System Prompt: Provides instructions on how to analyze documents and respond
User Message: Combines the original query with formatted text context
Images: Sends the converted PDF page images for visual analysis
Provider: Uses OpenAI’s GPT-4 Vision for multimodal understanding

This approach ensures the LLM has both textual content for semantic understanding and visual context for structural comprehension, leading to more accurate and contextually aware responses.

Why This Approach Works:

Preserves Structure: Tables, diagrams, and layouts remain intact and the LLM Vision capability is used directly.
Context Awareness: LLM sees both text content and visual arrangement.
Accuracy: Reduces hallucination by providing accurate context to the LLM to answer the query.
Flexibility: Works with any vision-capable LLM. Similarly, Typesense allows to use any custom Vector Embedding model and the default one’s are free to use from their HuggingFace Repository.

Conclusion

Building this document search engine taught me that effective information retrieval requires more than just throwing documents at an LLM. The key insights were:

Content-aware processing: Different document types need different extraction strategies
Hybrid storage: Combining traditional databases with modern search engines provides the best of both worlds
Visual context matters: Preserving document structure is crucial for accurate information extraction

The system successfully handles complex, real-world documents that would challenge even modern AI tools. By combining traditional text processing with modern AI capabilities, it provides accurate, contextual answers while maintaining the visual integrity of the original documents.

As AI continues to evolve, this architecture provides a solid foundation for incorporating new capabilities while maintaining reliability and performance.

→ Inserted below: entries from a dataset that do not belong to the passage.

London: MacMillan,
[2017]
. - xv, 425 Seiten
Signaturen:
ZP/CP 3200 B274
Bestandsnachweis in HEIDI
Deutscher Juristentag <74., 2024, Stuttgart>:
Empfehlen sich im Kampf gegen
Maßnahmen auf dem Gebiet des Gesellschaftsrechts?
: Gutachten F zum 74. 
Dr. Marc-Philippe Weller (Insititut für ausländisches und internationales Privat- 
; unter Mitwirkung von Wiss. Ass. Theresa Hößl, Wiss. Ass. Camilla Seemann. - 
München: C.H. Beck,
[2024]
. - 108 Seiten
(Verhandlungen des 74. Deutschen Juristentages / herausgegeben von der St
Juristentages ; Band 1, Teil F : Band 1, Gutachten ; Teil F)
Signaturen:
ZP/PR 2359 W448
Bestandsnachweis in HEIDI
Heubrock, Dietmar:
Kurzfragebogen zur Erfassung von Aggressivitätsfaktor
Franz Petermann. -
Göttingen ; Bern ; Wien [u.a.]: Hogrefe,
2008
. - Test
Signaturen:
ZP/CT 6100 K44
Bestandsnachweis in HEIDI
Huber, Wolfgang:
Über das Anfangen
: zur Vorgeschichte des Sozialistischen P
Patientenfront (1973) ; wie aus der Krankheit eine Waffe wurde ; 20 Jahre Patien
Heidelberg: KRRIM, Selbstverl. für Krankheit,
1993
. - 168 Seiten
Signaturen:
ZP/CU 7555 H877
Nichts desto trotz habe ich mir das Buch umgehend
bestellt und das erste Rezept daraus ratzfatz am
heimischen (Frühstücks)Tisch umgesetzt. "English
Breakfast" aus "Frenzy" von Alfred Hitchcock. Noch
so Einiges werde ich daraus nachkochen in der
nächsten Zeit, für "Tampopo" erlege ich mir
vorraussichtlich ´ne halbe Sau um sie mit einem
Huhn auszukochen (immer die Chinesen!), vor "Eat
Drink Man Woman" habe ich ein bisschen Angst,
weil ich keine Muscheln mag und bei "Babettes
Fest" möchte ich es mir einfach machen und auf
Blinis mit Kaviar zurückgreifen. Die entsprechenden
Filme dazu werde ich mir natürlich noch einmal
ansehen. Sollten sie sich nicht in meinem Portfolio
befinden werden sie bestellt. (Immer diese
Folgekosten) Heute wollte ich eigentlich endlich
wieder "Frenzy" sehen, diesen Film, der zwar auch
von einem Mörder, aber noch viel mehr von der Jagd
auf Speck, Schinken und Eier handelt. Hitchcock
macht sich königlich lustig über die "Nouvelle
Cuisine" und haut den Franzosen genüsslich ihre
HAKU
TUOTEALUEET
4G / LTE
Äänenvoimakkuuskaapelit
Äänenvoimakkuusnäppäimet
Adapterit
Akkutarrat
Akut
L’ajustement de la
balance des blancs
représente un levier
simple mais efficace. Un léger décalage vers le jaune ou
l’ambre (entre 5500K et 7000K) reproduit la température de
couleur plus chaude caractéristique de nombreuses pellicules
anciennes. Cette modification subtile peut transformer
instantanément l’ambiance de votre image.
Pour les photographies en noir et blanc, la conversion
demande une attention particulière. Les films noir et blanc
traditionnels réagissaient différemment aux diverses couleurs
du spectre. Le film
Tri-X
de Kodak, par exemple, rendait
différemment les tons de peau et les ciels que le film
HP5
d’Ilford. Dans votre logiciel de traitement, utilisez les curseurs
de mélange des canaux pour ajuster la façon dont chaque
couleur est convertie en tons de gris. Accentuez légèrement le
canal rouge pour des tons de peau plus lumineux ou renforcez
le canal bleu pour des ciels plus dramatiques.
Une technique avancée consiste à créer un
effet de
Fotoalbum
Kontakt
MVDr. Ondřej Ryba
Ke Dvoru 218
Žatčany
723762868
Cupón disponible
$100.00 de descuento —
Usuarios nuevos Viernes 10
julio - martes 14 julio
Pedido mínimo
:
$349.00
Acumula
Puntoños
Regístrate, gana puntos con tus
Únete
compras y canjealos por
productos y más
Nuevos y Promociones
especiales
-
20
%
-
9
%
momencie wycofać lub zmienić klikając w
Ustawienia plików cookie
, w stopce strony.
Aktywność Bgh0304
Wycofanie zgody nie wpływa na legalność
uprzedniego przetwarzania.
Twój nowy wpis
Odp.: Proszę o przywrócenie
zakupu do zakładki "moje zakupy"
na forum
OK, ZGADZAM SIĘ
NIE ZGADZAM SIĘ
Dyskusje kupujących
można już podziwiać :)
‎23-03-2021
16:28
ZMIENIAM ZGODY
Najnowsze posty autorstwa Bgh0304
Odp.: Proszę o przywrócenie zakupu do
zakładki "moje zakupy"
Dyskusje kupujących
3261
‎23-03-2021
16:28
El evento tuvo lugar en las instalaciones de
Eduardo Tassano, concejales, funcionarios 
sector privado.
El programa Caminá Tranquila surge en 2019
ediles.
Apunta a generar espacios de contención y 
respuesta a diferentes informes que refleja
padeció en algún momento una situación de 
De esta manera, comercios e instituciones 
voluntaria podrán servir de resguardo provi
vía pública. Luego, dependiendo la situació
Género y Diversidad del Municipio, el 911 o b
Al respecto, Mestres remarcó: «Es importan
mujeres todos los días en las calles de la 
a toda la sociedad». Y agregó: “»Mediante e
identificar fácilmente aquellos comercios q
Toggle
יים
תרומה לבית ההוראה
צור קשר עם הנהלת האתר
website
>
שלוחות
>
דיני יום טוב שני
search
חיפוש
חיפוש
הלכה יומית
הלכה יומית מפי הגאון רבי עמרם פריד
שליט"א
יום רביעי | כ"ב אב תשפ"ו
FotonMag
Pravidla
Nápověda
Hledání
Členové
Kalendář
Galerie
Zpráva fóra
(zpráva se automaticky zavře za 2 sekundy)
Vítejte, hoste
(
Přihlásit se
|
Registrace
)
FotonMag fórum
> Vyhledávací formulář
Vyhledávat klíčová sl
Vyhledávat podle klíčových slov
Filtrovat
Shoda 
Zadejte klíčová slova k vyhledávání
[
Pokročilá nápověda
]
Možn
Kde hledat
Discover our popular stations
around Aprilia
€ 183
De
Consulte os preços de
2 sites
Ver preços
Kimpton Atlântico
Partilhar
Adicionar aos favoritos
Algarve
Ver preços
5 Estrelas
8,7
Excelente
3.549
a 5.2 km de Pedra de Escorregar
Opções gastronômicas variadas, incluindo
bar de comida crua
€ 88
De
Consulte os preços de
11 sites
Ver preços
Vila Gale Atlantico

The modular design ensures that individual components can be upgraded without rebuilding the entire system.

The future of document search lies not in replacing human understanding but in augmenting it with intelligent tools that preserve context, maintain accuracy, and provide actionable insights from our ever-growing private and public repositories of information and such custom solutions can be built to support the same.